An Analgesic Discogram is a similar procedure where local anesthetic with steroid is injected into the suspect disc without first provoking the pain. If the pain in the back improves significantly, this proves the suspect disc is the source of pain. Recently this procedure has been shown to be more accurate in diagnosing “discogenic pain”
Preparing for your Discogram:
- A representative will call you prior to your appointment to review your medications and registration information.
- Be sure to let your doctor know if you are taking blood thinners (Aspirin, Lovenox, Plavix, Heparin, or Coumadin). You MAY be asked to stop this medication 5 days prior to your procedure. You may resume your medication the day after your procedure.
- You will need to arrange for a driver to take you home.
- Nothing to eat or drink 2 hours prior to your appointment time.
- The disc to be studied will be injected with contrast dye, local anesthetic and steroid. If you have an allergy to any of these medications please notify our representative, scheduler, or nurse as soon as possible.
- Including recovery time, you should plan to spend about 1 hour at the imaging center.

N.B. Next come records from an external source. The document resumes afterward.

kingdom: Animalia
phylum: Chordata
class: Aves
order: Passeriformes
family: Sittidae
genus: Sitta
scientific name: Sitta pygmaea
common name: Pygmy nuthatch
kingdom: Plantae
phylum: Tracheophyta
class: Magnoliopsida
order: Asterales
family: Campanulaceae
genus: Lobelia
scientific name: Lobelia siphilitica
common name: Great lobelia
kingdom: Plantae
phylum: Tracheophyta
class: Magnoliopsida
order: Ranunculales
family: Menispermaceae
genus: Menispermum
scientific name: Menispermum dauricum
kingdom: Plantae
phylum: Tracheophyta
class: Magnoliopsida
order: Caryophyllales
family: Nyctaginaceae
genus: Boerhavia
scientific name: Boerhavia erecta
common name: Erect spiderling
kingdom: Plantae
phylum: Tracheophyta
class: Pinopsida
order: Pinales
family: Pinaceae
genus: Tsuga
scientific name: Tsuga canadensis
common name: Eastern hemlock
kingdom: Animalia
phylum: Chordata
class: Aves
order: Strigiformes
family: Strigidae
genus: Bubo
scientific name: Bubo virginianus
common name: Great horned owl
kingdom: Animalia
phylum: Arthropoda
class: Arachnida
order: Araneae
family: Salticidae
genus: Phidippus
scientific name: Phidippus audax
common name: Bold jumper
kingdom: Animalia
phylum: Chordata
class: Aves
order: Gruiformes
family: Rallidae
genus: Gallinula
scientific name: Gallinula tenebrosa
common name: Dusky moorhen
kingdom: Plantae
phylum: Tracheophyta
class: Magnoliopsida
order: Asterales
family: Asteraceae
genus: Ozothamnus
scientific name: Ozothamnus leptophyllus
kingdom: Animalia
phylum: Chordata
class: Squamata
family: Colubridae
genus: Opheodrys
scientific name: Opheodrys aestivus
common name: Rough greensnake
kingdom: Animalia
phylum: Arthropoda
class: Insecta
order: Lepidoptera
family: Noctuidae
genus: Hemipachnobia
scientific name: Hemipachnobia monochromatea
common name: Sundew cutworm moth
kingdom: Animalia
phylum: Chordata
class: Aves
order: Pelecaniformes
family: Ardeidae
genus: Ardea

- You may experience some soreness at the injection site for up to 24 hours. This can be managed with over the counter analgesics such as ibuprofen or aspirin. Cold ice packs 3-4 times daily for several days are also effective. You may take your own pain medication if it is already prescribed by your referring physician.
- You can return to light activity the day of your procedure and avoid strenuous activity or physical therapy for the next 3 days.
If you develop fever or severe pain contact our office at 352-333-7847 (7VIP) or call your referring physician. After hours or on weekends, go to the nearest emergency room or call North Florida Regional Medical Center at 352-333-4000 and ask for the Radiologist on call.